WORK TO COMPLETE → Exactly the lines from the one containing "Collection Development" through the end of the entries, both ends included, are to be output.
─── EXERCISE MATERIALS
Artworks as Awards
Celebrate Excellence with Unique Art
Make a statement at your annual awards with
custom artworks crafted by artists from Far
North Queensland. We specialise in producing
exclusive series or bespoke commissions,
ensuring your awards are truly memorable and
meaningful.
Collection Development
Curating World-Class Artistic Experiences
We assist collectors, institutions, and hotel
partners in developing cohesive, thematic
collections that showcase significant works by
──────
OUTPUT FOR THIS EXERCISE →
Collection Development
Curating World-Class Artistic Experiences
We assist collectors, institutions, and hotel
partners in developing cohesive, thematic
collections that showcase significant works by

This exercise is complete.